Metal iodates and high-pressure research
The family of metal iodates has been extensively studied at ambient pressure because of their dielectric, magnetic or nonlinear optical properties. Many of them have been also studied for the reason that they are superionic conductors. Such properties make them excellent barocaloric materials, very promising for the development of eco-friendly solid-state cooling technologies.
On the other hand, numerous iodates are fascinating because they have IO3 units with lone-pair orbitals, which give materials particular characteristics. High-pressure research is known to be an efficient tool to determine the characteristics of materials. In general, high-pressure reduces the interatomic distances in materials in a controlled manner, which results in significant changes of the physical and chemical characteristics. The discoveries in high-pressure research include multiple structural phase transitions which trigger interesting phenomena like metallization or superconductivity. However, the high-pressure behavior of metal iodates can be extremely complex and should be further studied for the better understanding of the high-pressure behavior of this family of compounds.

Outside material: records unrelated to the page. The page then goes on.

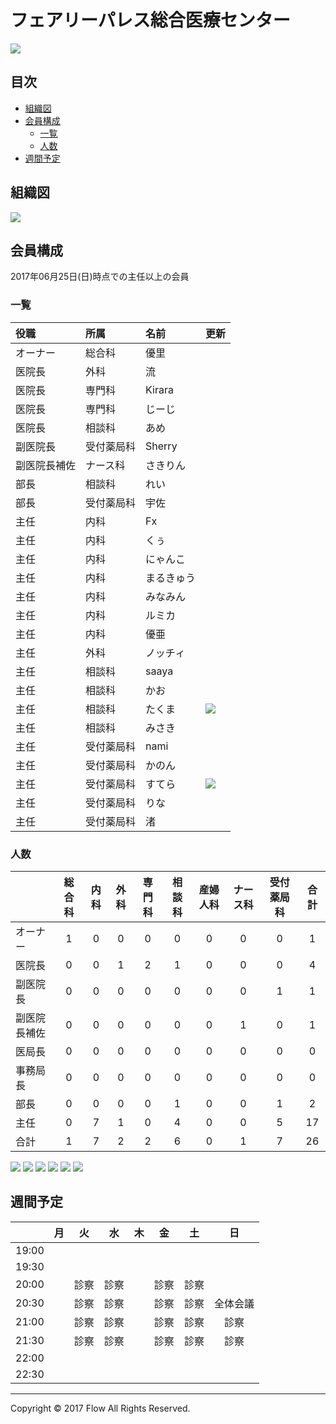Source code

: # フェアリーパレス総合医療センター
<img src="https://github.com/fairy00000/organization/blob/master/image/Fairy.png">

## 目次
* [組織図](https://github.com/fairy00000/organization#組織図)
* [会員構成](https://github.com/fairy00000/organization#会員構成)
  * [一覧](https://github.com/fairy00000/organization#一覧)
  * [人数](https://github.com/fairy00000/organization#人数)
* [週間予定](https://github.com/fairy00000/organization#週間予定)

## 組織図
<img src="https://github.com/fairy00000/organization/blob/master/image/%E7%B5%84%E7%B9%94%E5%9B%B3.png">

## 会員構成

2017年06月25日(日)時点での主任以上の会員

### 一覧

|役職|所属|名前|更新|
|:-----|:-----|:-----|:-----|
|オーナー|総合科|優里||
|医院長|外科|流||
|医院長|専門科|Kirara||
|医院長|専門科|じーじ||
|医院長|相談科|あめ||
|副医院長|受付薬局科|Sherry||
|副医院長補佐|ナース科|さきりん||
|部長|相談科|れい||
|部長|受付薬局科|宇佐||
|主任|内科|Fx||
|主任|内科|くぅ||
|主任|内科|にゃんこ||
|主任|内科|まるきゅう||
|主任|内科|みなみん||
|主任|内科|ルミカ||
|主任|内科|優亜||
|主任|外科|ノッチィ||
|主任|相談科|saaya||
|主任|相談科|かお||
|主任|相談科|たくま|<img src="https://github.com/fairy00000/organization/blob/master/image/new.gif">|
|主任|相談科|みさき||
|主任|受付薬局科|nami||
|主任|受付薬局科|かのん||
|主任|受付薬局科|すてら|<img src="https://github.com/fairy00000/organization/blob/master/image/new.gif">|
|主任|受付薬局科|りな||
|主任|受付薬局科|渚||

### 人数

||総合科|内科|外科|専門科|相談科|産婦人科|ナース科|受付薬局科|合計|
|:--|:---:|:---:|:---:|:---:|:---:|:---:|:---:|:---:|:---:|
|オーナー|1|0|0|0|0|0|0|0|1|
|医院長|0|0|1|2|1|0|0|0|4|
|副医院長|0|0|0|0|0|0|0|1|1|
|副医院長補佐|0|0|0|0|0|0|1|0|1|
|医局長|0|0|0|0|0|0|0|0|0|
|事務局長|0|0|0|0|0|0|0|0|0|
|部長|0|0|0|0|1|0|0|1|2|
|主任|0|7|1|0|4|0|0|5|17|
|合計|1|7|2|2|6|0|1|7|26|

<img src="https://github.com/fairy00000/organization/blob/master/image/Member.png">

<img src="https://github.com/fairy00000/organization/blob/master/image/DepartmentManeger.png">

<img src="https://github.com/fairy00000/organization/blob/master/image/Position.png">

<img src="https://github.com/fairy00000/organization/blob/master/image/AllPie.png">

<img src="https://github.com/fairy00000/organization/blob/master/image/CadrePie.png">

<img src="https://github.com/fairy00000/organization/blob/master/image/RegularPie.png">

## 週間予定

||月|火|水|木|金|土|日|
|:--|:---:|:---:|:---:|:---:|:---:|:---:|:---:|
|19:00| | | | | | | |
|19:30| | | | | | | |
|20:00| |診察|診察| |診察|診察| |
|20:30| |診察|診察| |診察|診察|全体会議|
|21:00| |診察|診察| |診察|診察|診察|
|21:30| |診察|診察| |診察|診察|診察|
|22:00| | | | | | | |
|22:30| | | | | | | |

-----

Copyright © 2017 Flow All Rights Reserved.
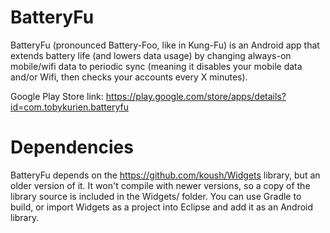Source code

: BatteryFu
=========

BatteryFu (pronounced Battery-Foo, like in Kung-Fu) is an Android app that extends battery life (and lowers data usage) by changing always-on mobile/wifi data to periodic sync (meaning it disables your mobile data and/or Wifi, then checks your accounts every X minutes).

Google Play Store link:
https://play.google.com/store/apps/details?id=com.tobykurien.batteryfu

Dependencies
============

BatteryFu depends on the https://github.com/koush/Widgets library, but an older version 
of it. It won't compile with newer versions, so a copy of the library source is 
included in the Widgets/ folder. You can use Gradle to build, or import Widgets as 
a project into Eclipse and add it as an Android library.
 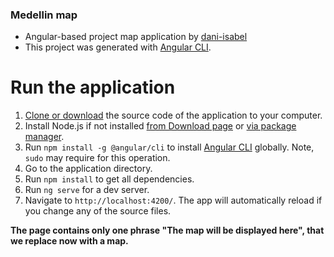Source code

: ### Medellin map
* Angular-based project map application by [dani-isabel](https://github.com/dani-isabel)
* This project was generated with [Angular CLI](https://github.com/angular/angular-cli).

# Run the application
1. [Clone or download](https://github.com/dani-isabel/mapExplora.git) the source code of the application to your computer.
2. Install Node.js if not installed [from Download page](https://nodejs.org/en/download/) or [via package manager](https://nodejs.org/en/download/package-manager/).
3. Run `npm install -g @angular/cli` to install [Angular CLI](https://cli.angular.io/) globally. Note, `sudo` may require for this operation.
4. Go to the application directory.
5. Run `npm install` to get all dependencies.
6. Run `ng serve` for a dev server. 
7. Navigate to `http://localhost:4200/`. The app will automatically reload if you change any of the source files.

**The page contains only one phrase "The map will be displayed here", that we replace now with a map.**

In particular, the interest on Fe(IO3)3 in this work comes from the fact described above, and also from the circumstance that its crystal structure contains zeolitic-like channels, which could lead to an interesting high-pressure behavior.
The study has been designed and coordinated by Daniel Errandonea from the University of Valencia in collaboration with Catalin Popescu from MSPD beamline and Ibraheem Yousef from MIRAS beamline of ALBA. The studied is part of the Ph.D. thesis of Akung Liang at University of Valencia. It involves the collaboration of A. Muñoz and P. Rodriguez-Hernandez from Universidad de la Laguna, who run computing simulations, S. Rahman and H. Saqib from Center for High Pressure Science and Technology Advanced Research (Shangai) and an industrial collaborator, G. Nénert, from Malvern Panalytical, who prepared the samples and contribute with X-rays diffraction.
Reference: Akun Liang, Saqib Rahman, Hajra Saqib, Placida Rodriguez-Hernandez, Alfonso Muñoz, Gwilherm Nénert, Ibraheem Yousef, Catalin Popescu, Daniel Errandonea. First-Order Isostructural Phase Transition Induced by High Pressure in Fe(IO3)3 Journal of Physical Chemistry C (2020). 124, 16, 8669–8679. DOI: 10.1021/acs.jpcc.0c02080.